Most of the millions of tourists who visit the nation’s capital probably have no idea that this remote part of the city even exists. People often refer to the whole area east of the river as “Anacostia,” but actually it’s a vast sector made up of many distinct neighborhoods—Congress Heights, Barry Farm, Deanwood. The small historic district that is properly called Anacostia is where the black abolitionist Frederick Douglass lived; his hilltop home is now a national historic site. The panorama from Douglass’s front door is one of the best in town, with the Capitol, the Washington Monument, and the rest of the city’s monumental core strewn at your feet; on the Fourth of July, it’s as if the fireworks are for you alone. Such to-die-for views will inevitably attract hordes of gentrifying pioneers to what is an incongruously beautiful ghetto—heavily wooded,
coursed with streams, dotted with parks—but so far the flow is a bare trickle. “East of the river” has always had pockets of Mainstream comfort, and they cling on. But it’s the poorest and blackest part of town. It’s where the Abandoned live.

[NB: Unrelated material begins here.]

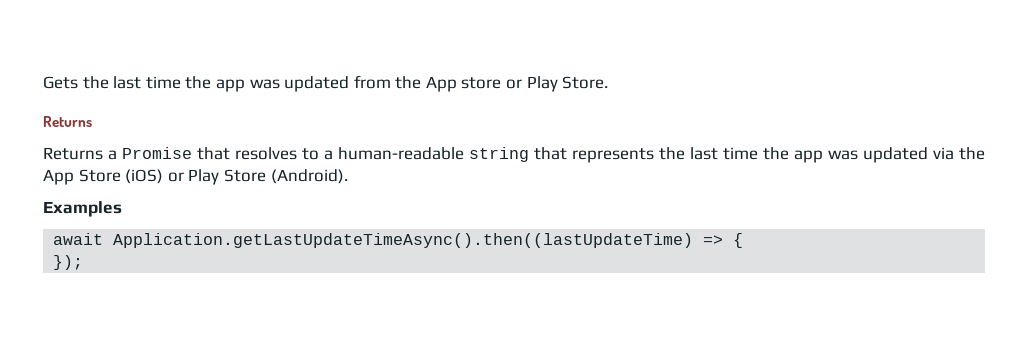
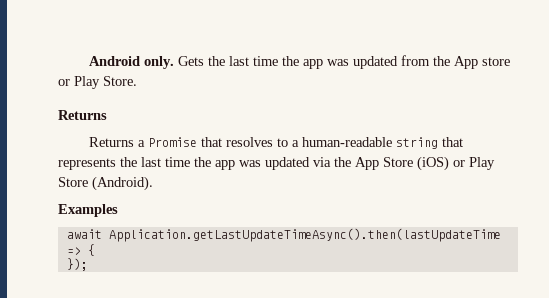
(43, 82) none -> [88,56,174,69] Android only.
[113,233,694,248] Application.getLastUpdateTimeAsync().then((lastUpdateTime) -> [108,228,501,242] Application.getLastUpdateTimeAsync().then(lastUpdateTime

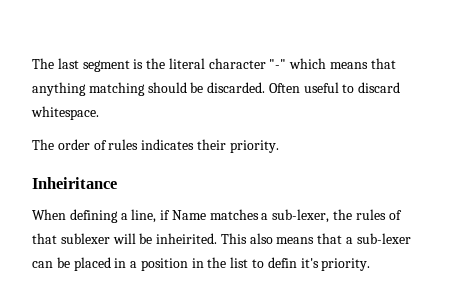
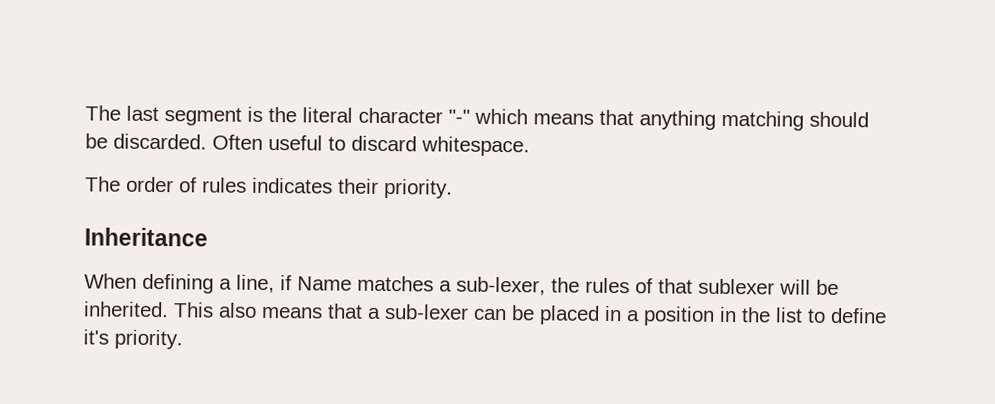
[32,177,117,189] Inheiritance -> [84,227,208,247] Inheritance
[156,233,218,244] inheirited. -> [83,301,169,318] inherited.
[267,257,297,268] defin -> [830,307,887,324] define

It wasn’t like that when I was growing up. Dorothy Fordham, a first cousin of my mother’s, lived in a tidy house just off Alabama Avenue. She had a pioneering career as an officer in the army—few black women had ever advanced so far—and her stories of exotic postings and intrigue-filled assignments were fascinating. Aunt Dorothy remained in that little house after she retired, and the neighborhood slowly sank around her. Longtime neighbors died or moved away, to be replaced by newcomers with less regard for niceties such as landscaping and maintenance. They were less neighborly, too: A few years ago, already past eighty, she was attacked and badly bitten by a pit bull whose careless owner lived down the street. Never the type to be pushed around, she held her ground until an incapacitating stroke forced her into an assisted-living facility. Now that she’s gone, what will happen to her immaculate house?

“Law and order” is very much an issue east of the river; people who are poor and black have always suffered disproportionately from violent crime, much of it committed by people who are black and poor. A popular pastime among young men who live in one big housing project is stealing cars—to go joy-riding around the city, to have drag races on a notorious strip of highway in Prince George’s County, or perhaps just as a way to pass the time. Drug dealing is seen as a regular form of commerce in some neighborhoods—not accepted but expected. East of the river is where most of the city’s handgun shootings and murders occur, frequently as a result of longstanding
feuds between “crews”—that’s the word local authorities use to avoid calling them gangs, because acknowledging a gang problem would mean having to do something about it. The crews are based in different neighborhoods, to which they are fiercely loyal. Often the bullets fly during battles over drug turf, but sometimes it’s just because some guys from, say, Barry Farm were seen promenading around Congress Heights in a way that somehow conveyed disrespect. The origins of such territorial disputes are lost in the mists of time, but they are important enough that schoolteachers have to know which kids live where, so they can arrange their classroom seating in a way most likely to minimize conflict.